I am not a foot pathologist or a orthotics expert, I am however an expert when it comes to testing out athletic shoes and putting the miles in them to see if they are worth the cost or not, and if they live up to their credibility.

An athletic shoe should be looked at like an investment. You wouldn’t put just any old tire on a Ferrari, so why would you wear any old shoes on your feet? (yes we should treat our bodies like Ferrari’s…and support them accordingly).  Your feet, which support your entire body when performing any activity rely on the structure and design of a shoe to help you through the moment and minimize/ prevent injury.

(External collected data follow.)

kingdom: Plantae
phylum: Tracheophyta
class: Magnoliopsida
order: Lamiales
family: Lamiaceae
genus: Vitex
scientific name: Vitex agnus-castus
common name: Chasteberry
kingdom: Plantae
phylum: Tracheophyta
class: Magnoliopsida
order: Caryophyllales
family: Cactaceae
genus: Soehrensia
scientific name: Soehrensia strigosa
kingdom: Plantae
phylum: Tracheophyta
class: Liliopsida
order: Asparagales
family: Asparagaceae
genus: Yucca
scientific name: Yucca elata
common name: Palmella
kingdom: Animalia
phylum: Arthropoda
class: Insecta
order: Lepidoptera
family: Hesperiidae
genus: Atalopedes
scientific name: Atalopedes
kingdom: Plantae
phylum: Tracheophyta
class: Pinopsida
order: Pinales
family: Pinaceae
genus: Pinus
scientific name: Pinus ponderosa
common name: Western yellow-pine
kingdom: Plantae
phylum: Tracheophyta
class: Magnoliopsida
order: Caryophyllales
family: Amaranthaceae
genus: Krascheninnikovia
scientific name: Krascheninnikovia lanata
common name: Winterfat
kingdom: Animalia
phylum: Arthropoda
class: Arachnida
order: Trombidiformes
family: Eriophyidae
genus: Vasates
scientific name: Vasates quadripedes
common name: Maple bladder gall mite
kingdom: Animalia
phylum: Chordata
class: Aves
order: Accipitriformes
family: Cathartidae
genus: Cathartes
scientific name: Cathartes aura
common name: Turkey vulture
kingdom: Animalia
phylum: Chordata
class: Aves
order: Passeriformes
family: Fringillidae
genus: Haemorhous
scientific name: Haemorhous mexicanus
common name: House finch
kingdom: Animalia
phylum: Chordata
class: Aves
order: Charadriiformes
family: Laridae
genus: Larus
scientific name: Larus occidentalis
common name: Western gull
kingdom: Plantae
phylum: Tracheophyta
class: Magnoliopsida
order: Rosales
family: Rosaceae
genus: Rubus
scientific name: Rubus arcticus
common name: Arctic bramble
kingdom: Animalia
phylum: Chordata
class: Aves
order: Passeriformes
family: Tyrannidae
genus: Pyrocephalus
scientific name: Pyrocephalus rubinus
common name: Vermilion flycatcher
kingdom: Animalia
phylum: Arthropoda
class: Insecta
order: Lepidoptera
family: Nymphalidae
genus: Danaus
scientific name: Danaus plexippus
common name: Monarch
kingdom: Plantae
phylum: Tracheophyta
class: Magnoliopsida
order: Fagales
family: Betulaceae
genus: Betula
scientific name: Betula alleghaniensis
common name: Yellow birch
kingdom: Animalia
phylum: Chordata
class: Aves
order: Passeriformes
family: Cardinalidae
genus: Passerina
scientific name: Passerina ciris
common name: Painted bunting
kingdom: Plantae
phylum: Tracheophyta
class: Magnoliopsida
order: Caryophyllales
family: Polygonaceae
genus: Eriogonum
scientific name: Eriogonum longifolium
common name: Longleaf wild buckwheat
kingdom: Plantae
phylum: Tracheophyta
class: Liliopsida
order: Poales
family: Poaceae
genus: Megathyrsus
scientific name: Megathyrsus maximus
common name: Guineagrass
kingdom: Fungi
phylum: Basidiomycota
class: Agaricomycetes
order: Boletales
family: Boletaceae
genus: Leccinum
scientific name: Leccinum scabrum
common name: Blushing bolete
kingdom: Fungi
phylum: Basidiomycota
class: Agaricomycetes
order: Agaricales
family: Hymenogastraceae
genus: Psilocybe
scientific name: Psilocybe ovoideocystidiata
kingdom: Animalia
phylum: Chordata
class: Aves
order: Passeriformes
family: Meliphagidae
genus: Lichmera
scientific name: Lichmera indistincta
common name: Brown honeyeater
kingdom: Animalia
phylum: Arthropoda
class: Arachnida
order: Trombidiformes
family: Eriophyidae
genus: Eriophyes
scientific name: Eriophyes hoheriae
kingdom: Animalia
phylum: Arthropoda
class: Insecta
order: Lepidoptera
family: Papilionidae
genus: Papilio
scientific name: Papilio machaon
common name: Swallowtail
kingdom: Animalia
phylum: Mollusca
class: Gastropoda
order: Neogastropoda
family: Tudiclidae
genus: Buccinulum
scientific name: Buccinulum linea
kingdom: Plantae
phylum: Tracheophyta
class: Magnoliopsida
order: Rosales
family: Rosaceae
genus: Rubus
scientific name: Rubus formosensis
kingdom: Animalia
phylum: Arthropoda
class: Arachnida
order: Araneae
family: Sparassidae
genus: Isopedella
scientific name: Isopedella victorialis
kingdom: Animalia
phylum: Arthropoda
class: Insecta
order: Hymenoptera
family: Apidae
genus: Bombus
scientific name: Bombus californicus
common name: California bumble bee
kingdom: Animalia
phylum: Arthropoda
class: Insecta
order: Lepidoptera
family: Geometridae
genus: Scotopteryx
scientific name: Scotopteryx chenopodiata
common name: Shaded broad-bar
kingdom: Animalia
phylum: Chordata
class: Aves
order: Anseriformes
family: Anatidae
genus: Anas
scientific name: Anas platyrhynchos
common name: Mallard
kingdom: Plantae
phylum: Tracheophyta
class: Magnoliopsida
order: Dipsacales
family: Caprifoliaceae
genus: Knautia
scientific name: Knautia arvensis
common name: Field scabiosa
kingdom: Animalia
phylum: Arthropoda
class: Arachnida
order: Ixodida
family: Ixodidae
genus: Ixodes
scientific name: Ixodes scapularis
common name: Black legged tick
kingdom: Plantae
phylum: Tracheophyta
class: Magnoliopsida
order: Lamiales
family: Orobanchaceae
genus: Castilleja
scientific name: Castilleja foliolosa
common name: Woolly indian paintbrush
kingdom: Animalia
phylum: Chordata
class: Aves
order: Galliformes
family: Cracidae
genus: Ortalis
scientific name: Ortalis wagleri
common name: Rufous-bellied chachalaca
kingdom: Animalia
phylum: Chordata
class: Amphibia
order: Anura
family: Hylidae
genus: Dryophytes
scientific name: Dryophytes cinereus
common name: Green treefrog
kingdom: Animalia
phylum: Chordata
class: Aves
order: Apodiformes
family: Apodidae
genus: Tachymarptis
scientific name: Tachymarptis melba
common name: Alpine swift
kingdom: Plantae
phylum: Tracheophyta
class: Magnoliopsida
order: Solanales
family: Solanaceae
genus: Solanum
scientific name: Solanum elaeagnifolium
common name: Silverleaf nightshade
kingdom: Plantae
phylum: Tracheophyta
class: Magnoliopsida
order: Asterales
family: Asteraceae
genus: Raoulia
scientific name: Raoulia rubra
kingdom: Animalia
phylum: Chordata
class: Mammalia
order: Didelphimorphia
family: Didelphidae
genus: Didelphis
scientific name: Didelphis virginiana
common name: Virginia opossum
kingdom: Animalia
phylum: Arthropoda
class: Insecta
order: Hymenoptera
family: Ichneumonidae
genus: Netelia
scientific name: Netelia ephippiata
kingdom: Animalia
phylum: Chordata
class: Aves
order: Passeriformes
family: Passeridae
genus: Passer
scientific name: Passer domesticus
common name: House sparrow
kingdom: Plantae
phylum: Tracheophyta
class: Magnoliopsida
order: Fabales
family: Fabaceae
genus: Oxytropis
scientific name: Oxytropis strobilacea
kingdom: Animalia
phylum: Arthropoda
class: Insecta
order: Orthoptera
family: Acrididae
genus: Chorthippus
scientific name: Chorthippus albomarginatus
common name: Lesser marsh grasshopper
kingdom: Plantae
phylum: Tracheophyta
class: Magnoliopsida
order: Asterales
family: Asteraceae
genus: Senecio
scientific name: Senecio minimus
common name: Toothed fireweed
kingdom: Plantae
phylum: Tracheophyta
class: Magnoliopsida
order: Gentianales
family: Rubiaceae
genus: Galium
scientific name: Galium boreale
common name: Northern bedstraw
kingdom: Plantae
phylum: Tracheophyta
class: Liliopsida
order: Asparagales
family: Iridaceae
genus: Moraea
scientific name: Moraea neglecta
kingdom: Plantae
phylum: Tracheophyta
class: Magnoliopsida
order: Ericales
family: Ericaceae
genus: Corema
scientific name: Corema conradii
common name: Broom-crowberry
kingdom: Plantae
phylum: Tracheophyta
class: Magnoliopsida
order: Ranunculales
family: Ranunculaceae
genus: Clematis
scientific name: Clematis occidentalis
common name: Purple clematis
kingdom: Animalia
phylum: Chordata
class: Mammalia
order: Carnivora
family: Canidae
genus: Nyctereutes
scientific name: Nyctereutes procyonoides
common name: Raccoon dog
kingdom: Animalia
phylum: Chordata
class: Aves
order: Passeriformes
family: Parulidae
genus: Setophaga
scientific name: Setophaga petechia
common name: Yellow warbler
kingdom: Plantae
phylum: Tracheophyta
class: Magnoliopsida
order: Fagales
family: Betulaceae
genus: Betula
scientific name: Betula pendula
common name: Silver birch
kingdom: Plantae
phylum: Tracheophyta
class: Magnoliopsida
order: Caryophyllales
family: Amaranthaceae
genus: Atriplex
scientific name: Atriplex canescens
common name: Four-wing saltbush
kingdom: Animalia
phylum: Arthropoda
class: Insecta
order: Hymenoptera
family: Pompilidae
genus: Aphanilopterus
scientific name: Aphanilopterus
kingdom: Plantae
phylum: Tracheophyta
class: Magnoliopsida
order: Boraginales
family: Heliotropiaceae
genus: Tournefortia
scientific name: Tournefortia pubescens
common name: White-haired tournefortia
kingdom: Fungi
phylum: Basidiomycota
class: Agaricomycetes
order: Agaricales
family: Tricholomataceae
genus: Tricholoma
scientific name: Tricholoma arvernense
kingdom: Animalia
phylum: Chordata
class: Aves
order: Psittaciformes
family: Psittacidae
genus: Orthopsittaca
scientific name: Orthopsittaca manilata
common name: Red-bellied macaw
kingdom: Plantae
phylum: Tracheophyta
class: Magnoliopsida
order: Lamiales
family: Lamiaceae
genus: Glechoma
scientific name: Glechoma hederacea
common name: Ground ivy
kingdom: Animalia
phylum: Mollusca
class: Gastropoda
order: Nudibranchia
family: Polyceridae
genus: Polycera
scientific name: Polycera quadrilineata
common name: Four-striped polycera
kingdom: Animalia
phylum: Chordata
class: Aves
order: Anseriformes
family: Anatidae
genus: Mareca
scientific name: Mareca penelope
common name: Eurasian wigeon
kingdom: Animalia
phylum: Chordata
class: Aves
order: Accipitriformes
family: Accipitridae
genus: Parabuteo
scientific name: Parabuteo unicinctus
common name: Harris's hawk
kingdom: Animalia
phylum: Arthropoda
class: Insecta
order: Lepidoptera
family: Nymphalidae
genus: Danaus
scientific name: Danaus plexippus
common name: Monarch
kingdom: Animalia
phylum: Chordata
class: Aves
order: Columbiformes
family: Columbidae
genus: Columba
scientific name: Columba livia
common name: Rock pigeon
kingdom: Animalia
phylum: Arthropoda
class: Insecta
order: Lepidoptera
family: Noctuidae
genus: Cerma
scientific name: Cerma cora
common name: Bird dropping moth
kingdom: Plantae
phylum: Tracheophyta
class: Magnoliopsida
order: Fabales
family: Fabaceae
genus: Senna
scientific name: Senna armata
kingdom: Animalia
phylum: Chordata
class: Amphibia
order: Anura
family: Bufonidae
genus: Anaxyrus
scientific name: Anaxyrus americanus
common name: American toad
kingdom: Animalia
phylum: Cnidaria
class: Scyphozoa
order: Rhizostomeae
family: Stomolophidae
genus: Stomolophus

This is extremely important when exercising and not all athletic shoes are created equally!! It doesn’t mean a good shoe has to cost a lot of money, it means it has to be designed well and you should use if for the activity it best suits you for. For example, the Nike Fly Knit is designed for running…I hate running in them, I actually loath it, but I love this shoe for everything else I do in the gym. I need a more supportive runner, and the Fly Knit just isn’t built for me…for running, but I had to try it out and not force myself to run with that particular shoe just because it is marketed as a “runner”.  Athletic shoe fit, for me, is a lot of trial and error. I need to have a good run in a shoe to find out if it makes my foot go numb, or if it has poor support for my back. I look for different sole heights and thickness because thicker soled runners are disastrous when performing motions like box jumps or bench hops. The same could be said of light weight sole when you need the support on rough terrain or hard cement when running, you need more support so a thicker sole is preferrable.

Before heading out to buy the next awesome addition to your fitness arsenal, check out this helpful link from Consumer Reports A little research will go a long way in saving time, money, shin splints (from running) and shin dents (from box jumps)! Happy shopping!